For a checklist of what to have up on your blogs:

- Download the sample assets package and put them in the appropriate folders within your CryEngineFreeSDK package. (more info in the weekly task link)

- Find an image of work for these landscape painters / landscape architects / architects / gardens (ONE PER PAINTER / ARCHITECT / GARDEN).

Claude Lorrain
William Gilpin
Capability Brown
Humphrey Repton
JMW Turner, and
One of the following examples of Chinese gardens shown in today's lecture - Liu Garden; Suzhou, Lion Forest; Suzhou, Zhuozheng Garden; Suzhou, West Lake; Hangzhou.

- Choose 4 of these reference images and recreate similar scenes located at various 'stations' or 'spots' within your island.

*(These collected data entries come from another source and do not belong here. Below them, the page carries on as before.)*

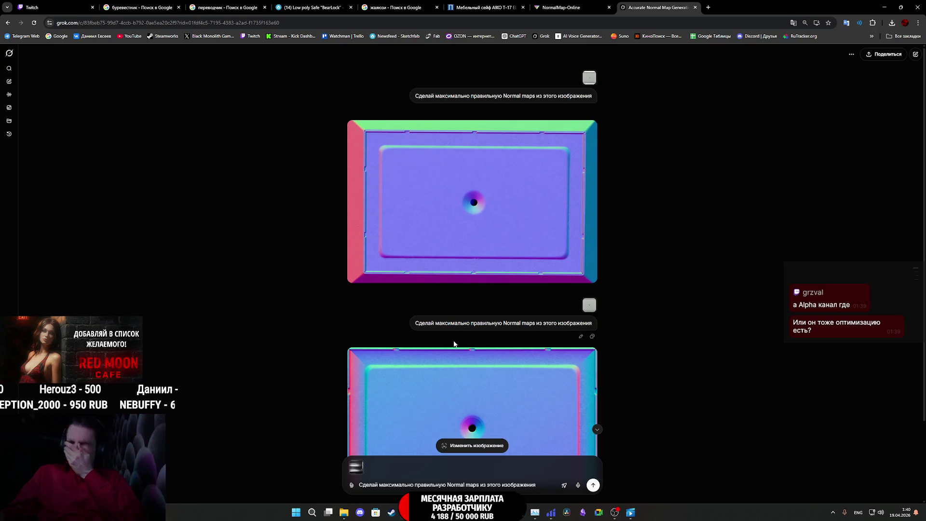
pyautogui.click(596, 486)
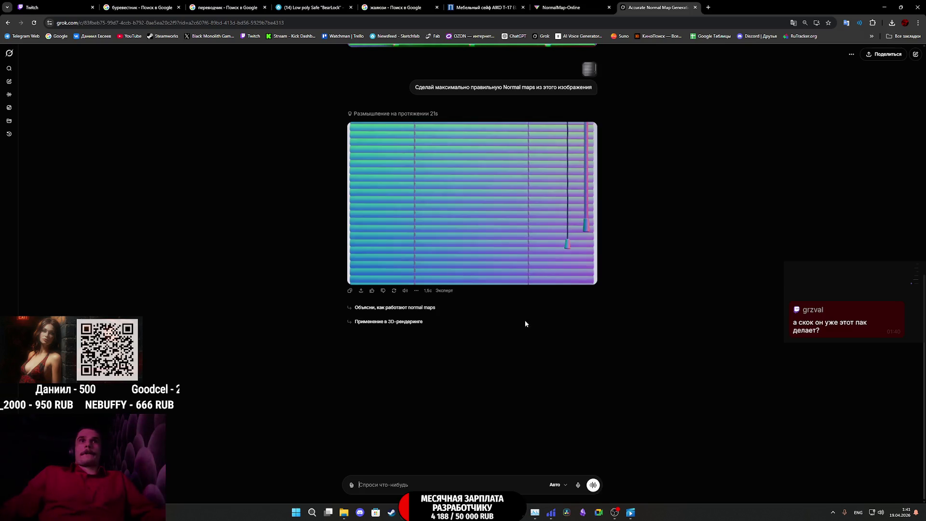
pyautogui.click(538, 210)
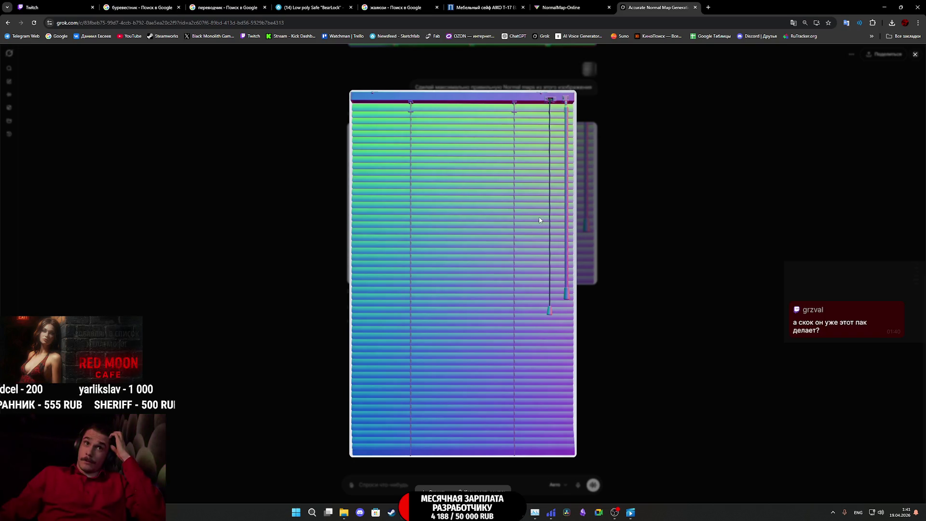
# - Save the blinds normal map as image (2).jpg and drag it into Substance 3D Painter
pyautogui.rightClick(540, 220)
pyautogui.click(592, 238)
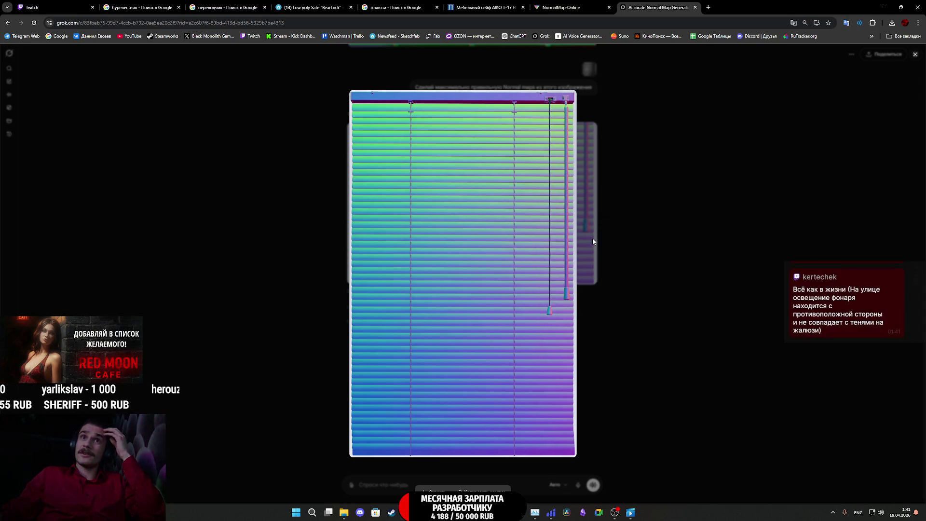
pyautogui.click(372, 222)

- Bring in objects you think are appropriate for creating a Picturesque landscape within your island, and that are also appropriate for your custom island. - Make sure the landscape you design can be explained in terms of these picturesque techniques:

dividing the image into foreground, middle ground, background
vegetation; trees, shrubs etc.
navigation, pathways, [roads]
framing the view
ruins
follies
bridges, animals, water, pathways, vegetation
ha-has / manipulating, shaping the land.

- Use Fraps to take high resolution screenshots and post them to your blog side-by-side with your reference images. (at least one screenshot per reference image)

- Choose a 5th reference image to represent within your custom island. Continue detailing your island, using vegetation, decals, roads, water volumes, terrain layer painting to enrich your island.

- Upload a short clip demonstrating the results of today's tasks, navigating through your custom island to the places you set your scene. Upload to Youtube and link it to your blog. You can also embed the video in your blog if you wish, but be mindful of how wide the video is so it fits properly on the page.